In view of the circumstances described above, the circuit of the vehicle power supply system according to the present disclosure electrically disconnects the first component combination including the main battery and the at least one electric load from the second component combination including the starter and the accessory battery while the starter is the engine starts.

This configuration of the vehicle power supply system results in the main battery supplying electric power to the at least one electric load regardless of the change of the voltage output from the accessory battery. Therefore, the vehicle power supply system according to the present disclosure supplies electric power in a stable manner to the at least one electric load without installing an additional battery therein other than the main battery or the accessory battery.

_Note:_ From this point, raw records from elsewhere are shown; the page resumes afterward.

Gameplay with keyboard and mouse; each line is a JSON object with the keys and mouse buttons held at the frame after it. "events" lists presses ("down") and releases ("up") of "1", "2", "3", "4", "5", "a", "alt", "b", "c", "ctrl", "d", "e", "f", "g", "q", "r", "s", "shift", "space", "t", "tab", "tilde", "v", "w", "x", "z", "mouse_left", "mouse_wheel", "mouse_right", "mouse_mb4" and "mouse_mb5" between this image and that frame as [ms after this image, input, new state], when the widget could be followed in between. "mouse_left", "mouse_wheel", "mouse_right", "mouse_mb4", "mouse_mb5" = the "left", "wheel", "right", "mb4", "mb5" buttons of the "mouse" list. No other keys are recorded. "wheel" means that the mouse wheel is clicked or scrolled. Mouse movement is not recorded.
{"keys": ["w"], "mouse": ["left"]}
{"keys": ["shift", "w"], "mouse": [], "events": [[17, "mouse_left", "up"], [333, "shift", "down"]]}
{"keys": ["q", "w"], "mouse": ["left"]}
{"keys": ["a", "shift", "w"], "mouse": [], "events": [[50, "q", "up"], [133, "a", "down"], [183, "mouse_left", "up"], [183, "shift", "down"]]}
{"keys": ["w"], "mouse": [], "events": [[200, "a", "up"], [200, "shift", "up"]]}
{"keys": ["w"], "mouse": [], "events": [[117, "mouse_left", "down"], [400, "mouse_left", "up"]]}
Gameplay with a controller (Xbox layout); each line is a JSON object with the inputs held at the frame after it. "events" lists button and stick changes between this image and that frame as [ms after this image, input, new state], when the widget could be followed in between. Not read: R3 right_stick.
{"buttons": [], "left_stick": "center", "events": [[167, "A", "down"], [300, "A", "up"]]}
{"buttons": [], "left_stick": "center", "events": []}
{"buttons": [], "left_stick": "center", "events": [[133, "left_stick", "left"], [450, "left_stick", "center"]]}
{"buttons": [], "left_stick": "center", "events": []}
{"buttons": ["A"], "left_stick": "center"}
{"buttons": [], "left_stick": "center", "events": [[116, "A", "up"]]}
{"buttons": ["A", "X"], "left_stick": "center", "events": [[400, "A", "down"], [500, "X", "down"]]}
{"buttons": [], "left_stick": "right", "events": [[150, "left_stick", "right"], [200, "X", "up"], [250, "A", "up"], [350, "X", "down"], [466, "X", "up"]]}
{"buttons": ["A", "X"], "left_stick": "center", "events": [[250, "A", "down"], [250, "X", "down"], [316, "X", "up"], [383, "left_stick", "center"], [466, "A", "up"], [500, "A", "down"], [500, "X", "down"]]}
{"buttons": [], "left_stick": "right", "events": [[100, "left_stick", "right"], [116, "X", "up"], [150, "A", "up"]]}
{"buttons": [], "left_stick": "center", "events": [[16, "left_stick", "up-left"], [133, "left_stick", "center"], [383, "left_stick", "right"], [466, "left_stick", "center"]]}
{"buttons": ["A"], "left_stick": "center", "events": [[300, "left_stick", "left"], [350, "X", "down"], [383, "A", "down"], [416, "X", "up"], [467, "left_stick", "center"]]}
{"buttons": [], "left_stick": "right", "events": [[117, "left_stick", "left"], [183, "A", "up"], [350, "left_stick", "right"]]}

BRIEF DESCRIPTION OF THE DRAWING

Other aspects of the present disclosure will become apparent from the following description of the embodiments with reference to the accompanying drawings. It shows / show:

1 an electrical block diagram schematically illustrating a vehicle power supply system according to a first embodiment of the present disclosure;

2 FIG. 10 is a flowchart schematically illustrating a method according to the first embodiment that performs an ECU while a starter restarts an engine that has been stopped; FIG.

3 a timing chart schematically illustrating the change in the control signals for the starter and a disconnector, and the change in the number of revolutions of a crankshaft in the engine, while the starter starts the engine according to the first embodiment; and

4 12 is an electrical block diagram schematically illustrating a vehicle power supply system according to a second embodiment of the present disclosure.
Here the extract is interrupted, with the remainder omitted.